======== EXERCISE MATERIAL ========

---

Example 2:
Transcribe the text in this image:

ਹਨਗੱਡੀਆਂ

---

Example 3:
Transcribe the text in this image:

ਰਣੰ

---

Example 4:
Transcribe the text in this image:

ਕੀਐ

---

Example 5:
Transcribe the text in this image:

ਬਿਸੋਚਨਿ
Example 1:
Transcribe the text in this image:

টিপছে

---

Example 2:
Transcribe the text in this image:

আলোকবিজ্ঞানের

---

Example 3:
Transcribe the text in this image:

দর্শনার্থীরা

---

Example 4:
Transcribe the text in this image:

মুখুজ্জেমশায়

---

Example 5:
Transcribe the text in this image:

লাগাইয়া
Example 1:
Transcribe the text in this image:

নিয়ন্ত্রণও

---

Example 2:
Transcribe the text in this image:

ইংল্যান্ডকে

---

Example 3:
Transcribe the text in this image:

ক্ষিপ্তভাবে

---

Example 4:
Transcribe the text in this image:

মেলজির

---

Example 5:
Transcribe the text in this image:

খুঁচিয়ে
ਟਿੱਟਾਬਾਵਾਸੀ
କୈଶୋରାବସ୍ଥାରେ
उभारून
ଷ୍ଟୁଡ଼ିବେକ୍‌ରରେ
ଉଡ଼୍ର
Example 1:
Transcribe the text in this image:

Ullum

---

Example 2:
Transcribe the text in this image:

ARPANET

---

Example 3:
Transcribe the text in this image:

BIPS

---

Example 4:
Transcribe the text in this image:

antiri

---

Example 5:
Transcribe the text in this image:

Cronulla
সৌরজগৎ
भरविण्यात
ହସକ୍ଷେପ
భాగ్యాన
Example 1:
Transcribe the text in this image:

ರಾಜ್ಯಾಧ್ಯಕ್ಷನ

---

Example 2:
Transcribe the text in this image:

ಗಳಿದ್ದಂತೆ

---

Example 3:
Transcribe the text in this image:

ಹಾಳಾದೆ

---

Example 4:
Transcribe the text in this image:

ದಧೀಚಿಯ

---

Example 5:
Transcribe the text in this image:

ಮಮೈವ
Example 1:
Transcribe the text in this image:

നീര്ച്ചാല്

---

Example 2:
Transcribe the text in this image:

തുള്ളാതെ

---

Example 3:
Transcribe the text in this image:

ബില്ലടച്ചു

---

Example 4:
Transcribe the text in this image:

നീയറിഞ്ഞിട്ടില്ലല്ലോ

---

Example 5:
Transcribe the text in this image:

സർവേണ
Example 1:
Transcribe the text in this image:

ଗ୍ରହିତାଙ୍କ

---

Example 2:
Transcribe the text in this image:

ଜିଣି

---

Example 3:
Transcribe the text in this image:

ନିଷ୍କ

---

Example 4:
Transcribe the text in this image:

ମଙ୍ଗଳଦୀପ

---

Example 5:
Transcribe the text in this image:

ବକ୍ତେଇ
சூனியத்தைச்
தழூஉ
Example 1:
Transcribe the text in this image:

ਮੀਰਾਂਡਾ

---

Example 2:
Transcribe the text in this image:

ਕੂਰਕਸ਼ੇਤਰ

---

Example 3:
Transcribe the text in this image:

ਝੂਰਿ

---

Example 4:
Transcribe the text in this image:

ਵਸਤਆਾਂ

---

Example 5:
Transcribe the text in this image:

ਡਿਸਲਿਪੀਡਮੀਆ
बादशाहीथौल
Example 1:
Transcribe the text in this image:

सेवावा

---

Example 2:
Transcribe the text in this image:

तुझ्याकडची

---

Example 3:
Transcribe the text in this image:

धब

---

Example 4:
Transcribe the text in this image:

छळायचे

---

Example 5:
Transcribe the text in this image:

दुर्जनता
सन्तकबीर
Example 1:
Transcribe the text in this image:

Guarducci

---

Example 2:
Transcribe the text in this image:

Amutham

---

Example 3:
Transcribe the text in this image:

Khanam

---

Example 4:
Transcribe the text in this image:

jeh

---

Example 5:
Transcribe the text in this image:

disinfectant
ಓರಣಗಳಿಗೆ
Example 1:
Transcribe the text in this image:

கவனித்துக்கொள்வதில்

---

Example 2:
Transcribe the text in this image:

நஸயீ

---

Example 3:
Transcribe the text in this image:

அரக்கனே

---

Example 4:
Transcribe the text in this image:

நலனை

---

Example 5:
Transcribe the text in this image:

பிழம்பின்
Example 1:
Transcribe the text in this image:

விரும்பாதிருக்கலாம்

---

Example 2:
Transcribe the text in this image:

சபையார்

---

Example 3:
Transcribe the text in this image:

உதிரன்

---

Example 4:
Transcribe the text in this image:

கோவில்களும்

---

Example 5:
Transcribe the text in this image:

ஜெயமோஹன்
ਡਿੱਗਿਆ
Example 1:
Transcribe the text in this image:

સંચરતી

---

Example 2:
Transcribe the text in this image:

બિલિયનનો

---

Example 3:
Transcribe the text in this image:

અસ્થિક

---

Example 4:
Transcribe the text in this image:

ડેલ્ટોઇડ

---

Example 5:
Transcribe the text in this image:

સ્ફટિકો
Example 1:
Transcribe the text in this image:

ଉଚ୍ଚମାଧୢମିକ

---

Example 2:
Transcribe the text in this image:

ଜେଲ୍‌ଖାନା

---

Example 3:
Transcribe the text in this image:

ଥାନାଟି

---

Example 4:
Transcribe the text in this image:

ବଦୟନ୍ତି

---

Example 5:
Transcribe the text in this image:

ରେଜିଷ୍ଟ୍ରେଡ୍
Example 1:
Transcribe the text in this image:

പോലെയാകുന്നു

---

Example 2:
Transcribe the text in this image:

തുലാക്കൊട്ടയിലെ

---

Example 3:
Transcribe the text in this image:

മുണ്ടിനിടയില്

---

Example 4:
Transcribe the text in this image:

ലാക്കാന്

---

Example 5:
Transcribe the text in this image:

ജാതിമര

========

» **WHAT TO PRODUCE**:
Copy out each line of the material and keep every word unchanged.

» **REPLY**:
---

Example 2:
Transcribe the text in this image:

ਹਨਗੱਡੀਆਂ

---

Example 3:
Transcribe the text in this image:

ਰਣੰ

---

Example 4:
Transcribe the text in this image:

ਕੀਐ

---

Example 5:
Transcribe the text in this image:

ਬਿਸੋਚਨਿ
Example 1:
Transcribe the text in this image:

টিপছে

---

Example 2:
Transcribe the text in this image:

আলোকবিজ্ঞানের

---

Example 3:
Transcribe the text in this image:

দর্শনার্থীরা

---

Example 4:
Transcribe the text in this image:

মুখুজ্জেমশায়

---

Example 5:
Transcribe the text in this image:

লাগাইয়া
Example 1:
Transcribe the text in this image:

নিয়ন্ত্রণও

---

Example 2:
Transcribe the text in this image:

ইংল্যান্ডকে

---

Example 3:
Transcribe the text in this image:

ক্ষিপ্তভাবে

---

Example 4:
Transcribe the text in this image:

মেলজির

---

Example 5:
Transcribe the text in this image:

খুঁচিয়ে
ਟਿੱਟਾਬਾਵਾਸੀ
କୈଶୋରାବସ୍ଥାରେ
उभारून
ଷ୍ଟୁଡ଼ିବେକ୍‌ରରେ
ଉଡ଼୍ର
Example 1:
Transcribe the text in this image:

Ullum

---

Example 2:
Transcribe the text in this image:

ARPANET

---

Example 3:
Transcribe the text in this image:

BIPS

---

Example 4:
Transcribe the text in this image:

antiri

---

Example 5:
Transcribe the text in this image:

Cronulla
সৌরজগৎ
भरविण्यात
ହସକ୍ଷେପ
భాగ్యాన
Example 1:
Transcribe the text in this image:

ರಾಜ್ಯಾಧ್ಯಕ್ಷನ

---

Example 2:
Transcribe the text in this image:

ಗಳಿದ್ದಂತೆ

---

Example 3:
Transcribe the text in this image:

ಹಾಳಾದೆ

---

Example 4:
Transcribe the text in this image:

ದಧೀಚಿಯ

---

Example 5:
Transcribe the text in this image:

ಮಮೈವ
Example 1:
Transcribe the text in this image:

നീര്ച്ചാല്

---

Example 2:
Transcribe the text in this image:

തുള്ളാതെ

---

Example 3:
Transcribe the text in this image:

ബില്ലടച്ചു

---

Example 4:
Transcribe the text in this image:

നീയറിഞ്ഞിട്ടില്ലല്ലോ

---

Example 5:
Transcribe the text in this image:

സർവേണ
Example 1:
Transcribe the text in this image:

ଗ୍ରହିତାଙ୍କ

---

Example 2:
Transcribe the text in this image:

ଜିଣି

---

Example 3:
Transcribe the text in this image:

ନିଷ୍କ

---

Example 4:
Transcribe the text in this image:

ମଙ୍ଗଳଦୀପ

---

Example 5:
Transcribe the text in this image:

ବକ୍ତେଇ
சூனியத்தைச்
தழூஉ
Example 1:
Transcribe the text in this image:

ਮੀਰਾਂਡਾ

---

Example 2:
Transcribe the text in this image:

ਕੂਰਕਸ਼ੇਤਰ

---

Example 3:
Transcribe the text in this image:

ਝੂਰਿ

---

Example 4:
Transcribe the text in this image:

ਵਸਤਆਾਂ

---

Example 5:
Transcribe the text in this image:

ਡਿਸਲਿਪੀਡਮੀਆ
बादशाहीथौल
Example 1:
Transcribe the text in this image:

सेवावा

---

Example 2:
Transcribe the text in this image:

तुझ्याकडची

---

Example 3:
Transcribe the text in this image:

धब

---

Example 4:
Transcribe the text in this image:

छळायचे

---

Example 5:
Transcribe the text in this image:

दुर्जनता
सन्तकबीर
Example 1:
Transcribe the text in this image:

Guarducci

---

Example 2:
Transcribe the text in this image:

Amutham

---

Example 3:
Transcribe the text in this image:

Khanam

---

Example 4:
Transcribe the text in this image:

jeh

---

Example 5:
Transcribe the text in this image:

disinfectant
ಓರಣಗಳಿಗೆ
Example 1:
Transcribe the text in this image:

கவனித்துக்கொள்வதில்

---

Example 2:
Transcribe the text in this image:

நஸயீ

---

Example 3:
Transcribe the text in this image:

அரக்கனே

---

Example 4:
Transcribe the text in this image:

நலனை

---

Example 5:
Transcribe the text in this image:

பிழம்பின்
Example 1:
Transcribe the text in this image:

விரும்பாதிருக்கலாம்

---

Example 2:
Transcribe the text in this image:

சபையார்

---

Example 3:
Transcribe the text in this image:

உதிரன்

---

Example 4:
Transcribe the text in this image:

கோவில்களும்

---

Example 5:
Transcribe the text in this image:

ஜெயமோஹன்
ਡਿੱਗਿਆ
Example 1:
Transcribe the text in this image:

સંચરતી

---

Example 2:
Transcribe the text in this image:

બિલિયનનો

---

Example 3:
Transcribe the text in this image:

અસ્થિક

---

Example 4:
Transcribe the text in this image:

ડેલ્ટોઇડ

---

Example 5:
Transcribe the text in this image:

સ્ફટિકો
Example 1:
Transcribe the text in this image:

ଉଚ୍ଚମାଧୢମିକ

---

Example 2:
Transcribe the text in this image:

ଜେଲ୍‌ଖାନା

---

Example 3:
Transcribe the text in this image:

ଥାନାଟି

---

Example 4:
Transcribe the text in this image:

ବଦୟନ୍ତି

---

Example 5:
Transcribe the text in this image:

ରେଜିଷ୍ଟ୍ରେଡ୍
Example 1:
Transcribe the text in this image:

പോലെയാകുന്നു

---

Example 2:
Transcribe the text in this image:

തുലാക്കൊട്ടയിലെ

---

Example 3:
Transcribe the text in this image:

മുണ്ടിനിടയില്

---

Example 4:
Transcribe the text in this image:

ലാക്കാന്

---

Example 5:
Transcribe the text in this image:

ജാതിമര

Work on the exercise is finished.